▼

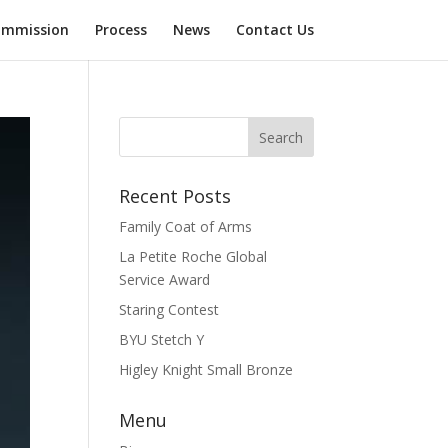
mmission
Process
News
Contact Us
Recent Posts
Family Coat of Arms
La Petite Roche Global
Service Award
Staring Contest
BYU Stetch Y
Higley Knight Small Bronze
Menu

▲

Look for the line that contains "Service Award" in the listing above. Set down that line and each line after it, ending with the last one.

→ **Exercise response**:
Service Award
Staring Contest
BYU Stetch Y
Higley Knight Small Bronze
Menu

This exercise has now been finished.